Exercise requirements:
Return the line containing "right_click(550, 320)" together with every later line up to the end of the records, exactly and with no pictures; return nothing else.

Records for this exercise:
====

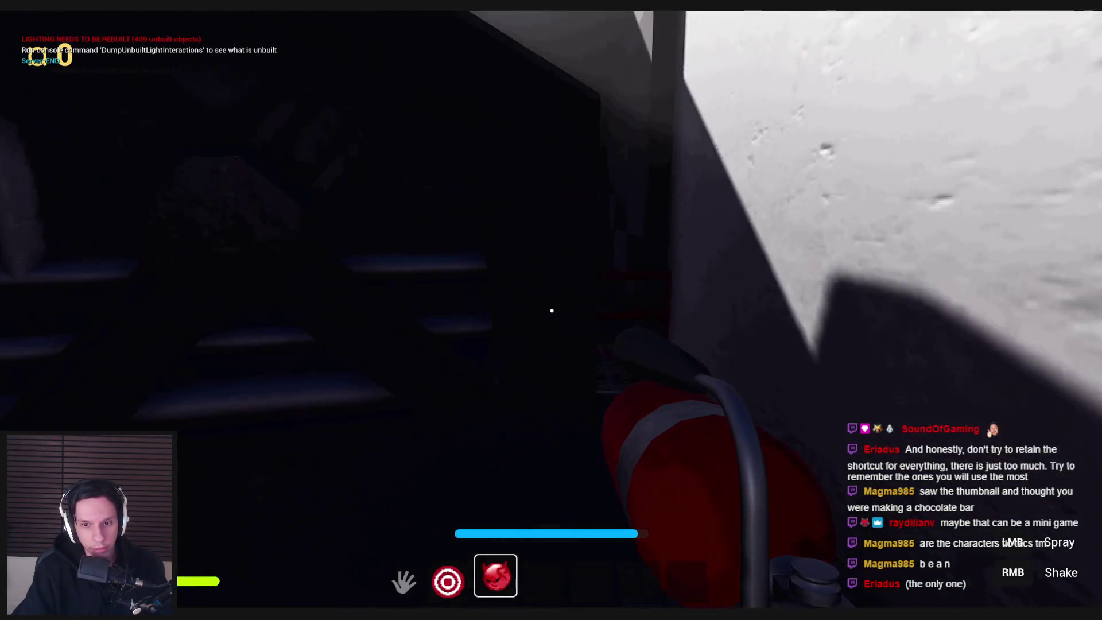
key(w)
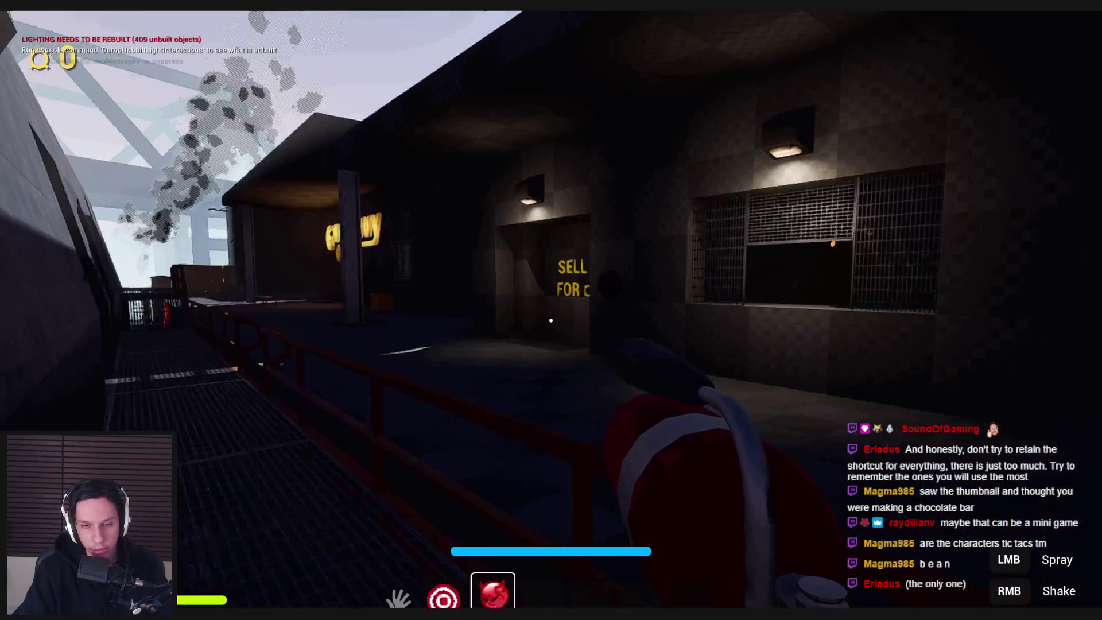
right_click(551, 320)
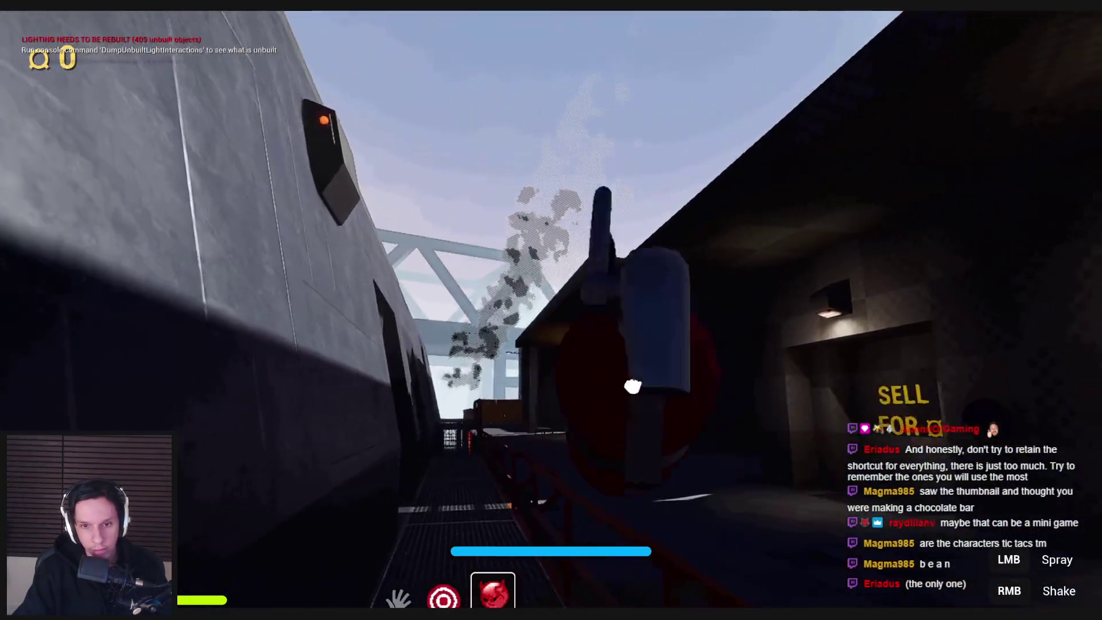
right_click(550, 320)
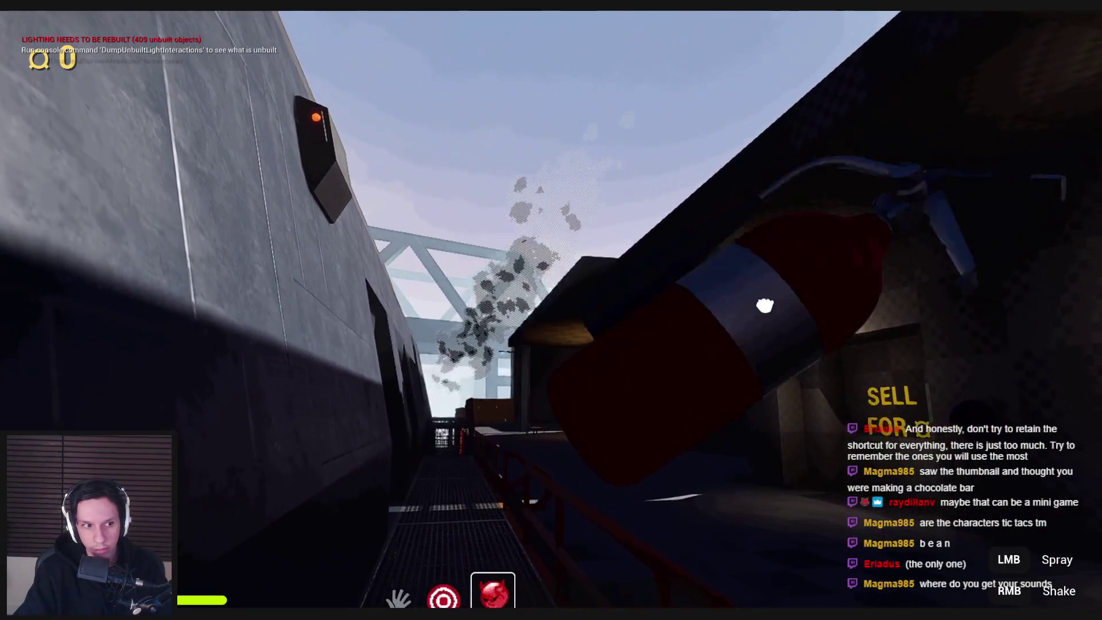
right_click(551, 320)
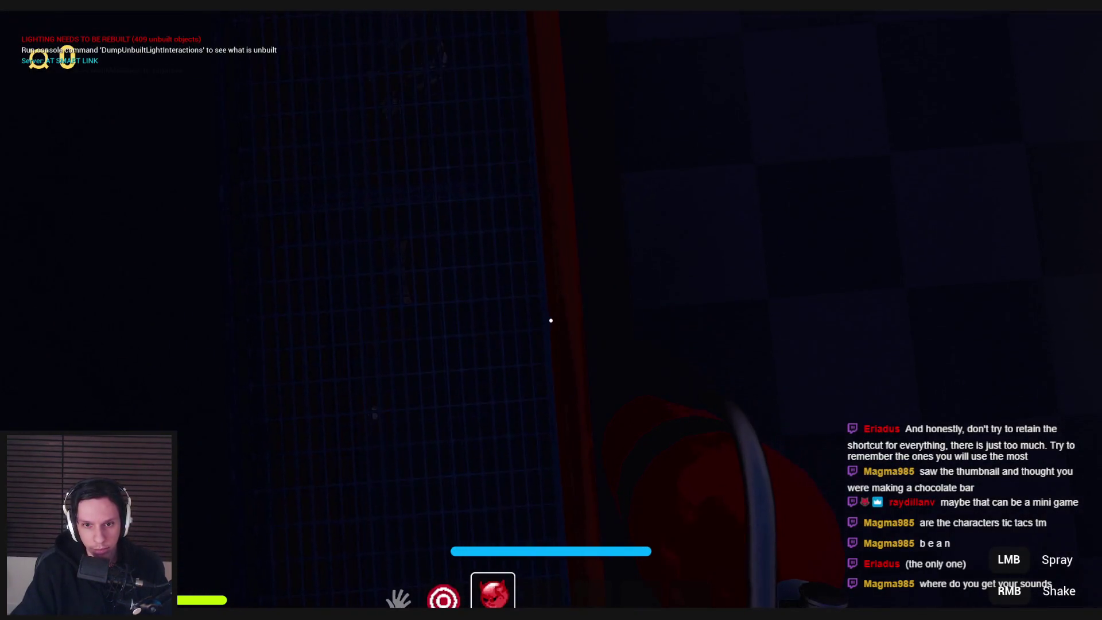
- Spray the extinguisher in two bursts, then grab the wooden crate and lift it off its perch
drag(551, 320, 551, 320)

====

Solution for this problem:
right_click(550, 320)
right_click(551, 320)
- Spray the extinguisher in two bursts, then grab the wooden crate and lift it off its perch
drag(551, 320, 551, 320)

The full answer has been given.